TRY IT:
Please edit the post about Excel: rewrite its text between "Apparently it will" and "if you want.", inclusive, changing "bar-graphs" to "bar charts".

EXTRACT:
————————
Tuesday, August 29, 2006

Excel

Last night (Monday, July 31), amazingly, totaling out my two Excel spreadsheets went without incident.
I keep two Excel spreadsheets in my ‘pyooter for income-taxes: income and deductible expenses. Income is aimed at 1040, and I probably don’t need it, since I’m sure I’ll get statements (pension income, Social Security, etc).
Expenses is aimed at Schedule A, itemized deductions. In fact, what it renders is the line-items on Schedule A. Schedule A is the main reason I defer from using Turbo-Tax. Turbo-Tax wants gifts broken up by each charity. Schedule A doesn’t.
I’ve had Excel for years. Appleworks has a spreadsheet function too, but why bother when I can use Excel?
My Excel came as a download, so no manual; part of “Office.” My Word was a download too; also part of “Office.” (Word is 98; Excel is 98 too.)
Excel is groovy — the grooviest thing for me was making cells sum up other cells.
Apparently it will do lots of other tricks I know nothing about: glitzy pie-charts and bar-graphs. They’re nothing to me, so I don’t know anything about them.
What I like is that it can add up cells, or some other function if you want.
I remember doing all this manually on a huge spreadsheet in the note-department at the Penfield Office (tanked) of Lincoln-Rochester bank. The contents of a cell would be a total transferred from an adding-machine.
Excel can do the adding in the background.
So totaling out at the end of the month is doing “sub-totals as of 7/31/06,” and making that cell be the sum of those above. The formula is ∑=D23:D30 (for example; :=through). Command-R from that cell extends the formula to all the other cells in the row; so that I end up with the July sub-totals for e.g. loan interest, charitable gifts, Doctor-charges, prescriptions, whatever.
I then do a grand-total for the year-to-date: e.g. “July Sub-Totals.” Here the cell sums up all the previous-month sub-totals. The formula is ∑=D8,D14,D24,D32, etc., etc. Again, Command-R extends the formula across the row.
Excel will compress the months, so the spreadsheet isn’t 89-bazilyun items long. “Select-All,” then “outline.” Modifying the outline makes the previous month compressible.
That’s all we know about Excel — it’s all we need. We figured it out by trial-and-error. No manual.
What happened most times when I tried to total out at the end-of-the-month, was it would lob some luscious hairball. What was supposed to take a half-hour took three.
I learned that you couldn’t copy/paste a formula; that Excel was doing something entirely different — we never have been able to figure out what.
But when things are done correctly (like last night), it doesn’t lob hairballs.
————————
DATA SHOWN:
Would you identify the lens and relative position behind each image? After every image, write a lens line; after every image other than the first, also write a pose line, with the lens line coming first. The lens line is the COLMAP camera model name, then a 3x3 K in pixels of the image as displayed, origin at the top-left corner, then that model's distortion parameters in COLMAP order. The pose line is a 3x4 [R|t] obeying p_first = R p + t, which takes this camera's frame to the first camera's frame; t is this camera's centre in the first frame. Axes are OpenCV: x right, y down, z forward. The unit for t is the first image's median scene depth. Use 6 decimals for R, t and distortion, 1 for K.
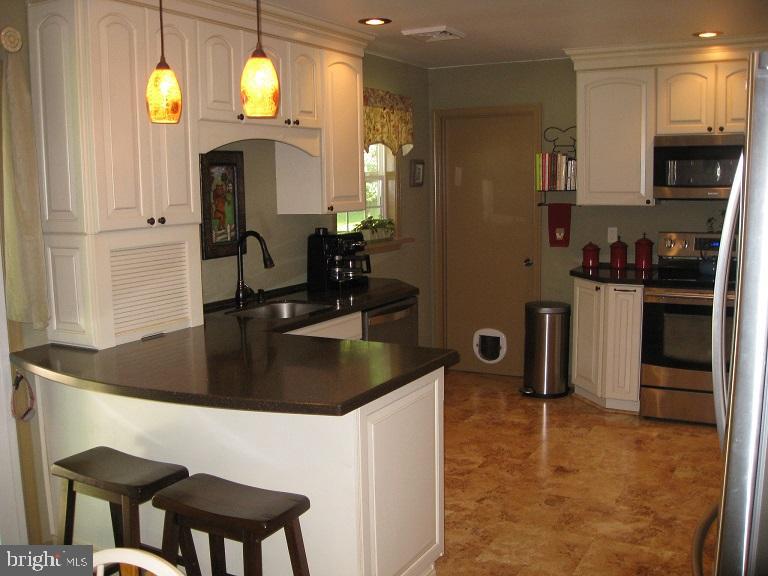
————————
RESPONSE TO THE EXERCISE:
Apparently it will do lots of other tricks I know nothing about: glitzy pie-charts and bar charts. They’re nothing to me, so I don’t know anything about them.
What I like is that it can add up cells, or some other function if you want.